■ **Data for this task**

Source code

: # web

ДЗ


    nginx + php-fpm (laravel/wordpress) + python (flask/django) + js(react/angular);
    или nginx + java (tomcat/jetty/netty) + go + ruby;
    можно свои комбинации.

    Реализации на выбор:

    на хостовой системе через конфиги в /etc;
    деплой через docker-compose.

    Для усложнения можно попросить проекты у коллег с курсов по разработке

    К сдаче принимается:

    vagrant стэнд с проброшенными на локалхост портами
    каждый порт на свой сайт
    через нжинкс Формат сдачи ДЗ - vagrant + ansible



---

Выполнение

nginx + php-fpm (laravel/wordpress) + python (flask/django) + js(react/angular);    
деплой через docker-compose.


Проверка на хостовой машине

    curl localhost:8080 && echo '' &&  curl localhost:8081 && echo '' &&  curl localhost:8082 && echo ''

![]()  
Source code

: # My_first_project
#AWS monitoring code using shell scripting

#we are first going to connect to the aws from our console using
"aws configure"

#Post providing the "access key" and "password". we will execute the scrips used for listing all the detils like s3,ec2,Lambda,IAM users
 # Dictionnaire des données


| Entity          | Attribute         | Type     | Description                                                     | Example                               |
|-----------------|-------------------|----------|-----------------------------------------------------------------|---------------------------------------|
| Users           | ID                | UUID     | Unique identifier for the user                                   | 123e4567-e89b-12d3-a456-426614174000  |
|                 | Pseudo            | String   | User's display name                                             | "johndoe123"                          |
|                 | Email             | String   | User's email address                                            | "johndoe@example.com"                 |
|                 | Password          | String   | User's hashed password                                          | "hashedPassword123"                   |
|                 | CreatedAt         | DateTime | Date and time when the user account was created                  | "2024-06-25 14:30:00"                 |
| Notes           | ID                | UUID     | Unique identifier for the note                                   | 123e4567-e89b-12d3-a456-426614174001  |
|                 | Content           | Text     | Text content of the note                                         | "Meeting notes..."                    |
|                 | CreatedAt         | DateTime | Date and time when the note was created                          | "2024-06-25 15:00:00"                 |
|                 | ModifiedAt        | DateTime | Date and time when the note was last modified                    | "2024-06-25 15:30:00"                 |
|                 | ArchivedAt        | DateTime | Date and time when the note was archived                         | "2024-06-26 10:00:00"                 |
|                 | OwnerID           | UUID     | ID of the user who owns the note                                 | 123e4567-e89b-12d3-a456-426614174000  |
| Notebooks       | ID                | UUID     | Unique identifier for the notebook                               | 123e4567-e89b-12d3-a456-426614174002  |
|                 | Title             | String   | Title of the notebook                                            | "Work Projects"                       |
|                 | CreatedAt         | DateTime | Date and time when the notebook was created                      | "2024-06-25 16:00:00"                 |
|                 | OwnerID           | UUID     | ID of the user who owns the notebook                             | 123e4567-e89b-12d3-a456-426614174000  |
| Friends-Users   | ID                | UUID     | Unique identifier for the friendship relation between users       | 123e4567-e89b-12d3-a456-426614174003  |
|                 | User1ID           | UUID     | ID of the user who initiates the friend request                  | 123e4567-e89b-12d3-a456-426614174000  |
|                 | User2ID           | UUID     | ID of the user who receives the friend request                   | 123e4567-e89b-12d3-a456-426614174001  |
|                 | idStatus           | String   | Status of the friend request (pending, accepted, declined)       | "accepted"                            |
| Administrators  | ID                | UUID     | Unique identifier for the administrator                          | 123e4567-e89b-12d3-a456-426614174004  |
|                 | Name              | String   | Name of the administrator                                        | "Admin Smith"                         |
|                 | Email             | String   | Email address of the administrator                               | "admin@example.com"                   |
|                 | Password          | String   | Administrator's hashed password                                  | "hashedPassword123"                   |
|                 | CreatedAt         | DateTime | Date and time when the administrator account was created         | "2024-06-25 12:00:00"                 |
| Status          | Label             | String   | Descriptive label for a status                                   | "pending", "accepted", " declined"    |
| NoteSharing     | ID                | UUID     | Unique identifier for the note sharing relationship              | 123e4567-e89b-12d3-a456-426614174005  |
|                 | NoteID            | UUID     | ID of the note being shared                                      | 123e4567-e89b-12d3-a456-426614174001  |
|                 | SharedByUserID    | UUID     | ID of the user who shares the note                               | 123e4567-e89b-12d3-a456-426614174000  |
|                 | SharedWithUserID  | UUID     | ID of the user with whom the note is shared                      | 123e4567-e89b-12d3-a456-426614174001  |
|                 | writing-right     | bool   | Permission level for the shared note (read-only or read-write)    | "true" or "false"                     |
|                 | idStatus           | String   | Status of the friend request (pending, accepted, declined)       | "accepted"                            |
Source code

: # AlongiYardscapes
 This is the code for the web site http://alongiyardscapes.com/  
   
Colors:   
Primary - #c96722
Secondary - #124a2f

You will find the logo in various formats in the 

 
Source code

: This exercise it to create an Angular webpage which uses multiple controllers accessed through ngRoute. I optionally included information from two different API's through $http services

■ **To-do item**
Can you put every line of the records above into a numbered list, leaving out the blank lines?

■ **Written response**
1. Source code
2. : # web
3. ДЗ
4.     nginx + php-fpm (laravel/wordpress) + python (flask/django) + js(react/angular);
5.     или nginx + java (tomcat/jetty/netty) + go + ruby;
6.     можно свои комбинации.
7.     Реализации на выбор:
8.     на хостовой системе через конфиги в /etc;
9.     деплой через docker-compose.
10.     Для усложнения можно попросить проекты у коллег с курсов по разработке
11.     К сдаче принимается:
12.     vagrant стэнд с проброшенными на локалхост портами
13.     каждый порт на свой сайт
14.     через нжинкс Формат сдачи ДЗ - vagrant + ansible
15. ---
16. Выполнение
17. nginx + php-fpm (laravel/wordpress) + python (flask/django) + js(react/angular);    
18. деплой через docker-compose.
19. Проверка на хостовой машине
20.     curl localhost:8080 && echo '' &&  curl localhost:8081 && echo '' &&  curl localhost:8082 && echo ''
21. ![]()  
22. Source code
23. : # My_first_project
24. #AWS monitoring code using shell scripting
25. #we are first going to connect to the aws from our console using
26. "aws configure"
27. #Post providing the "access key" and "password". we will execute the scrips used for listing all the detils like s3,ec2,Lambda,IAM users
28.  # Dictionnaire des données
29. | Entity          | Attribute         | Type     | Description                                                     | Example                               |
30. |-----------------|-------------------|----------|-----------------------------------------------------------------|---------------------------------------|
31. | Users           | ID                | UUID     | Unique identifier for the user                                   | 123e4567-e89b-12d3-a456-426614174000  |
32. |                 | Pseudo            | String   | User's display name                                             | "johndoe123"                          |
33. |                 | Email             | String   | User's email address                                            | "johndoe@example.com"                 |
34. |                 | Password          | String   | User's hashed password                                          | "hashedPassword123"                   |
35. |                 | CreatedAt         | DateTime | Date and time when the user account was created                  | "2024-06-25 14:30:00"                 |
36. | Notes           | ID                | UUID     | Unique identifier for the note                                   | 123e4567-e89b-12d3-a456-426614174001  |
37. |                 | Content           | Text     | Text content of the note                                         | "Meeting notes..."                    |
38. |                 | CreatedAt         | DateTime | Date and time when the note was created                          | "2024-06-25 15:00:00"                 |
39. |                 | ModifiedAt        | DateTime | Date and time when the note was last modified                    | "2024-06-25 15:30:00"                 |
40. |                 | ArchivedAt        | DateTime | Date and time when the note was archived                         | "2024-06-26 10:00:00"                 |
41. |                 | OwnerID           | UUID     | ID of the user who owns the note                                 | 123e4567-e89b-12d3-a456-426614174000  |
42. | Notebooks       | ID                | UUID     | Unique identifier for the notebook                               | 123e4567-e89b-12d3-a456-426614174002  |
43. |                 | Title             | String   | Title of the notebook                                            | "Work Projects"                       |
44. |                 | CreatedAt         | DateTime | Date and time when the notebook was created                      | "2024-06-25 16:00:00"                 |
45. |                 | OwnerID           | UUID     | ID of the user who owns the notebook                             | 123e4567-e89b-12d3-a456-426614174000  |
46. | Friends-Users   | ID                | UUID     | Unique identifier for the friendship relation between users       | 123e4567-e89b-12d3-a456-426614174003  |
47. |                 | User1ID           | UUID     | ID of the user who initiates the friend request                  | 123e4567-e89b-12d3-a456-426614174000  |
48. |                 | User2ID           | UUID     | ID of the user who receives the friend request                   | 123e4567-e89b-12d3-a456-426614174001  |
49. |                 | idStatus           | String   | Status of the friend request (pending, accepted, declined)       | "accepted"                            |
50. | Administrators  | ID                | UUID     | Unique identifier for the administrator                          | 123e4567-e89b-12d3-a456-426614174004  |
51. |                 | Name              | String   | Name of the administrator                                        | "Admin Smith"                         |
52. |                 | Email             | String   | Email address of the administrator                               | "admin@example.com"                   |
53. |                 | Password          | String   | Administrator's hashed password                                  | "hashedPassword123"                   |
54. |                 | CreatedAt         | DateTime | Date and time when the administrator account was created         | "2024-06-25 12:00:00"                 |
55. | Status          | Label             | String   | Descriptive label for a status                                   | "pending", "accepted", " declined"    |
56. | NoteSharing     | ID                | UUID     | Unique identifier for the note sharing relationship              | 123e4567-e89b-12d3-a456-426614174005  |
57. |                 | NoteID            | UUID     | ID of the note being shared                                      | 123e4567-e89b-12d3-a456-426614174001  |
58. |                 | SharedByUserID    | UUID     | ID of the user who shares the note                               | 123e4567-e89b-12d3-a456-426614174000  |
59. |                 | SharedWithUserID  | UUID     | ID of the user with whom the note is shared                      | 123e4567-e89b-12d3-a456-426614174001  |
60. |                 | writing-right     | bool   | Permission level for the shared note (read-only or read-write)    | "true" or "false"                     |
61. |                 | idStatus           | String   | Status of the friend request (pending, accepted, declined)       | "accepted"                            |
62. Source code
63. : # AlongiYardscapes
64.  This is the code for the web site http://alongiyardscapes.com/  
65. Colors:   
66. Primary - #c96722
67. Secondary - #124a2f
68. You will find the logo in various formats in the 
69. Source code
70. : This exercise it to create an Angular webpage which uses multiple controllers accessed through ngRoute. I optionally included information from two different API's through $http services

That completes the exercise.